Organizaciones civiles alertan sobre riesgos en la nueva Ley Federal de Feminicidio

4 julio, 2026

Cientos de mujeres encabezadas por madres cuyas hijas fueron víctimas de feminicidio o violencia de género marcharon del Ángel de la Independencia al Zócalo en el marco del Día Internacional de la Eliminación de la Violencia Contra la Mujer. Foto: Galo Cañas / Cuartoscuro

Organizaciones civiles alertan sobre los riesgos de la nueva Ley General contra el Feminicidio y el Programa Integral 2026-2030. A través del análisis «¿Prevenir o sancionar?», México Unido Contra la Delincuencia, Balance A. C. y Equis Justicia para las Mujeres advierten que ambas políticas apuestan por un enfoque punitivo y carecen de presupuesto. Señalan que esto podría invisibilizar identidades, revictimizar a las sobrevivientes y criminalizar la legítima defensa ante la falta de perspectiva de género en las fiscalías

Texto: Andrea Amaya

Foto: Galo Cañas / Archivo Cuartoscuro

CIUDAD DE MÉXICO.— Organizaciones de la sociedad civil han emitido una postura crítica frente a la estrategia del Gobierno Federal para combatir la violencia de género en el país. A través del análisis ¿Prevenir o sancionar?, las colectivas México Unido Contra la Delincuencia (MUCD), Balance A. C. y Equis Justicia para las Mujeres advierten que la nueva iniciativa de Ley General contra el Feminicidio —presentada este 2026— apuesta por un enfoque punitivo y carece de presupuesto, lo que, a su consideración, amenaza con revictimizar y criminalizar a las mujeres en lugar de garantizarles acceso a la justicia.

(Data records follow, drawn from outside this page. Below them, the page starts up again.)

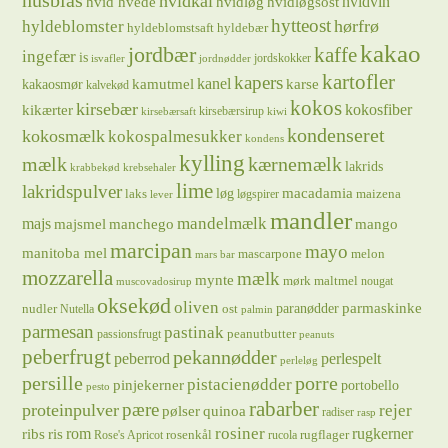
husblas
hvidkål
hvidløg
hvidvin
hvid hvede
hvidløgsost
hytteost
hørfrø
hyldeblomster
hyldeblomstsaft
hyldebær
kakao
jordbær
kaffe
ingefær
is
jordskokker
isvafler
jordnødder
kartofler
kapers
kanel
kamutmel
karse
kakaosmør
kalvekød
kokos
kirsebær
kikærter
kokosfiber
kirsebærsirup
kirsebærsaft
kiwi
kondenseret
kokosmælk
kokospalmesukker
kondens
kylling
mælk
kærnemælk
lakrids
krabbekød
krebsehaler
lime
lakridspulver
løg
macadamia
laks
maizena
løgspirer
lever
mandler
majs
mandelmælk
majsmel
manchego
mango
marcipan
mayo
manitoba mel
mascarpone
melon
mars bar
mozzarella
mælk
mynte
mørk maltmel
nougat
muscovadosirup
oksekød
oliven
parmaskinke
paranødder
nudler
ost
Nutella
palmin
parmesan
pastinak
peanutbutter
passionsfrugt
peanuts
peberfrugt
pekannødder
peberrod
perlespelt
perleløg
persille
porre
pistacienødder
pinjekerner
portobello
pesto
rabarber
pære
proteinpulver
rejer
pølser
quinoa
radiser
rasp
rosiner
rugkerner
ris
rom
ribs
rosenkål
rugflager
Rose's Apricot
rucola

El análisis evalúa dos piezas clave de la política pública de la actual administración: la Iniciativa de Ley General para Prevenir, Investigar, Sancionar y Reparar el Daño por el Delito de Feminicidio, y el Programa Integral para Prevenir, Atender, Sancionar y Erradicar las Violencias contra las Mujeres 2026-2030 (PIPASEVM). Si bien las organizaciones reconocen que ambos instrumentos colocan la emergencia feminicida en la agenda pública, sostienen que, sin un fortalecimiento institucional real, las propuestas resultarán insuficientes.

Entre la exclusión y la falta de presupuesto

En entrevista para Pie de Página, Ximena Cruz Domínguez, analista jurídica de México Unido Contra la Delincuencia (MUCD), expone las deficiencias normativas y operativas que, desde la perspectiva de las organizaciones, hacen de este proyecto una propuesta riesgosa. La especialista puntualiza que las propuestas contienen fallas de origen que comprometen la seguridad jurídica de las mujeres. Sobre esto, advierte que la iniciativa presenta algunos problemas normativos que, en la práctica, podrían resultar en la revictimización de las víctimas de feminicidio o incluso en su criminalización.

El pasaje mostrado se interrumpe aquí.